WORK REQUIRED: Among the entries that follow, the required portion opens with the line containing "tenues possibles. Il" and closes with the line containing "ในส่วนของวิธีการผลิตจัดทำน้ำสมุนไพรขาย". Give that portion again exactly, and nothing else.

DATA SUPPLIED:

-- Opening Marker --

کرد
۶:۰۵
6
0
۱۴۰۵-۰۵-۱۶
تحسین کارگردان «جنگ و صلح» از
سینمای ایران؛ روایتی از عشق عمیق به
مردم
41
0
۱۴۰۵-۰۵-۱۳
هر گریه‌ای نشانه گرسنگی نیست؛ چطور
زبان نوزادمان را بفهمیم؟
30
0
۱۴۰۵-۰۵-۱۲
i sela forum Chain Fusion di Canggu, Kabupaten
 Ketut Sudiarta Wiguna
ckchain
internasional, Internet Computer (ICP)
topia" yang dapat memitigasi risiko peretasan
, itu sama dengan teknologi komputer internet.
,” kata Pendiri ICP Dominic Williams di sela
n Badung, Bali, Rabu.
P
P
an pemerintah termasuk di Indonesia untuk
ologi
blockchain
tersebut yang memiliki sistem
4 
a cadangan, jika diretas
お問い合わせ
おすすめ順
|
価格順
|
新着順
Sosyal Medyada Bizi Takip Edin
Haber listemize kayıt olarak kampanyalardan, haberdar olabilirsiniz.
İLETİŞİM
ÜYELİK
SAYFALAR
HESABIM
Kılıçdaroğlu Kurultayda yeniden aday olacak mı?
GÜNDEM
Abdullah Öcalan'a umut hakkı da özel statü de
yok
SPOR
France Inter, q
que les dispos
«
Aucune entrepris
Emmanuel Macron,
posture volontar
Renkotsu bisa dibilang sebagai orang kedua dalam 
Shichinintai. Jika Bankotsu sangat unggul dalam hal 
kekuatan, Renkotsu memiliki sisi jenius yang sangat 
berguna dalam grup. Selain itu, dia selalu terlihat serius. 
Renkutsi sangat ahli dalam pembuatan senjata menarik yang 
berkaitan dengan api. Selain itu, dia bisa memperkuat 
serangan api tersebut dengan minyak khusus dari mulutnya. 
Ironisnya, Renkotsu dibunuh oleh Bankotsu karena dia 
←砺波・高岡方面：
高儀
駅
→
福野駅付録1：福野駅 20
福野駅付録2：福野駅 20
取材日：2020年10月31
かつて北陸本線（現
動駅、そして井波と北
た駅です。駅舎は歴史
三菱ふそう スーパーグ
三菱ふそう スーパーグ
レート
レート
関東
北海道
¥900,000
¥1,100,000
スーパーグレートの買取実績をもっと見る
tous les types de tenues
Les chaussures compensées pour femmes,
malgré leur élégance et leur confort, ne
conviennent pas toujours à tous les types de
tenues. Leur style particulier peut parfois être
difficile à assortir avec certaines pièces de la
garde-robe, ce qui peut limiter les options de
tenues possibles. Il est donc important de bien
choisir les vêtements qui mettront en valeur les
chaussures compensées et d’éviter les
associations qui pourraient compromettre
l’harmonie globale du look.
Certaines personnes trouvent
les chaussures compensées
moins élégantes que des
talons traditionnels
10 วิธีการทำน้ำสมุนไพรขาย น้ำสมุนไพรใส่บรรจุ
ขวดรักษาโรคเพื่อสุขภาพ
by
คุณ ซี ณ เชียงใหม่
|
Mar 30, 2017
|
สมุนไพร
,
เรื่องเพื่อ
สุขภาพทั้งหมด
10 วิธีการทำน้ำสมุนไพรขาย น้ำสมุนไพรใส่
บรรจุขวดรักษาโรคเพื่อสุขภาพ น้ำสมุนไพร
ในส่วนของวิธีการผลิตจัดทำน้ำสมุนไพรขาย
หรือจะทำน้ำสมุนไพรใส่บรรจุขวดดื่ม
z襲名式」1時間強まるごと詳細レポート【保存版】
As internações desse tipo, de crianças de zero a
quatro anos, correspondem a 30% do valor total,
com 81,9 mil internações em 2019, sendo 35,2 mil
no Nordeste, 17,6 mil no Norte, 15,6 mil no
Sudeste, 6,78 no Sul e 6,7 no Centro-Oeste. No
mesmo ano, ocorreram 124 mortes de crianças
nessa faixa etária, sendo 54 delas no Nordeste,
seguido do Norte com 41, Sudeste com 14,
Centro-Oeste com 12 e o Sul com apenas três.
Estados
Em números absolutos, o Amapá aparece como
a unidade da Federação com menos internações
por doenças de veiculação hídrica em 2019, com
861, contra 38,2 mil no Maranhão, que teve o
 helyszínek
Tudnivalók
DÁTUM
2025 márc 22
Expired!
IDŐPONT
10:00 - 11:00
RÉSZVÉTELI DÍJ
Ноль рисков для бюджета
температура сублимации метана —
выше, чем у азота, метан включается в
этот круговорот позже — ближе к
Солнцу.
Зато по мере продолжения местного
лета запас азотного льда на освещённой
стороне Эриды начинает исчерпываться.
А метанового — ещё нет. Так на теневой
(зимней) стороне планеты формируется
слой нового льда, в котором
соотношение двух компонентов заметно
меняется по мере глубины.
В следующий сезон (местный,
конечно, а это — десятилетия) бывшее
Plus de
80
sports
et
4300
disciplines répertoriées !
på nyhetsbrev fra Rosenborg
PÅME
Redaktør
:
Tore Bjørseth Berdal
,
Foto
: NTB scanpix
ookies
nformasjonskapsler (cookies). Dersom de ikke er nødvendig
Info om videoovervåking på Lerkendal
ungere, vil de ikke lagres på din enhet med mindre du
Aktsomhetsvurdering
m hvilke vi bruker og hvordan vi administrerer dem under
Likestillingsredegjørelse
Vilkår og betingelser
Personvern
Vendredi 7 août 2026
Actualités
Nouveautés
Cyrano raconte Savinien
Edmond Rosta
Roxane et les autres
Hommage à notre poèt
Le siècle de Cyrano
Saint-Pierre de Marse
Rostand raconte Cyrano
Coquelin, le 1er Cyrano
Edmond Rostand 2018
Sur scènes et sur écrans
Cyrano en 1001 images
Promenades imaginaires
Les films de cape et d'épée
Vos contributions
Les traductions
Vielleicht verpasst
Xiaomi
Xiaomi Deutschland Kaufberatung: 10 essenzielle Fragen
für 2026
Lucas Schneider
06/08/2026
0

-- Closing Marker --

EXERCISE RESPONSE:
tenues possibles. Il est donc important de bien
choisir les vêtements qui mettront en valeur les
chaussures compensées et d’éviter les
associations qui pourraient compromettre
l’harmonie globale du look.
Certaines personnes trouvent
les chaussures compensées
moins élégantes que des
talons traditionnels
10 วิธีการทำน้ำสมุนไพรขาย น้ำสมุนไพรใส่บรรจุ
ขวดรักษาโรคเพื่อสุขภาพ
by
คุณ ซี ณ เชียงใหม่
|
Mar 30, 2017
|
สมุนไพร
,
เรื่องเพื่อ
สุขภาพทั้งหมด
10 วิธีการทำน้ำสมุนไพรขาย น้ำสมุนไพรใส่
บรรจุขวดรักษาโรคเพื่อสุขภาพ น้ำสมุนไพร
ในส่วนของวิธีการผลิตจัดทำน้ำสมุนไพรขาย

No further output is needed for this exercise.